15 Biawak Kuning Dilepasliarkan di Maluku Utara, Upaya Konservasi Selamatkan Spesies Endemik
Balai Konservasi Sumber Daya Alam (BKSDA) Maluku melepasliarkan 15 biawak kuning di habitat aslinya, upaya konservasi untuk melindungi spesies endemik yang terancam punah.

Sebanyak 15 ekor biawak kuning (Varanus melinus) telah berhasil dilepasliarkan ke habitat aslinya di Hutan Desa Waibau, Kecamatan Sanana, Kabupaten Kepulauan Sula, Maluku Utara. Pelepasliaran yang dilakukan oleh Balai Konservasi Sumber Daya Alam (BKSDA) Maluku pada Sabtu lalu ini merupakan bagian dari upaya konservasi untuk melindungi spesies endemik yang terancam punah. Proses pelepasliaran diawasi oleh pihak terkait, termasuk dokter hewan dari Balai Karantina Hewan, Ikan, dan Tumbuhan Kelas II Sanana.
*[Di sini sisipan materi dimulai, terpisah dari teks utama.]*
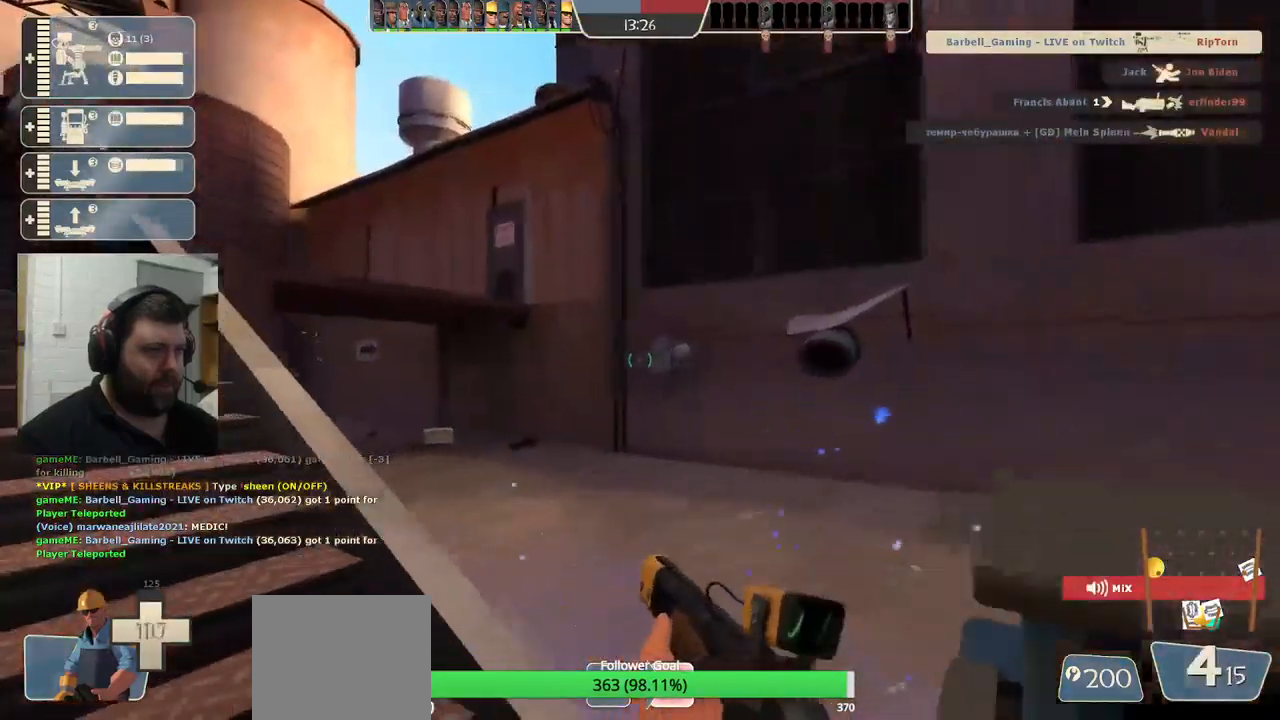
{"buttons": [], "left_stick": "center", "right_stick": "left", "events": [[200, "right_stick", "center"], [300, "right_stick", "left"]]}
Biawak kuning, yang juga dikenal sebagai biawak Banggai, sebelumnya dikirim dari Kantor Seksi Konservasi Wilayah (SKW) 1 Ternate ke Resort Sanana menggunakan kapal Al Sudais. Menurut Polisi Kehutanan (Polhut) BKSDA Maluku, Seto, pelepasliaran ini penting karena biawak kuning termasuk spesies rentan akibat perburuan liar dan hilangnya habitat alami. Warna tubuhnya yang mencolok menjadikannya target perdagangan ilegal.
"Langkah ini merupakan bagian dari upaya konservasi guna menjaga kelestarian populasi biawak kuning di alam liar," ujar Seto dalam keterangannya di Ambon. Ia menambahkan bahwa pelepasliaran ini diharapkan dapat meningkatkan kesadaran masyarakat akan pentingnya konservasi satwa liar dan menjaga keseimbangan ekosistem.
Upaya Konservasi Biawak Kuning di Maluku Utara
BKSDA Maluku gencar melakukan berbagai upaya untuk melindungi biawak kuning dari ancaman kepunahan. Selain pelepasliaran, BKSDA juga aktif melakukan patroli dan pemantauan terhadap satwa liar, khususnya di wilayah konservasi. Kerja sama dengan aparat penegak hukum juga dilakukan untuk menindak tegas perdagangan ilegal satwa yang dilindungi.
Sosialisasi dan edukasi kepada masyarakat sekitar kawasan hutan juga menjadi fokus utama. BKSDA berharap, dengan meningkatkan kesadaran masyarakat, upaya perlindungan keanekaragaman hayati di Kepulauan Sula dan sekitarnya dapat berjalan lebih efektif. Pemberdayaan masyarakat juga dianggap sebagai solusi jangka panjang dalam upaya konservasi ini.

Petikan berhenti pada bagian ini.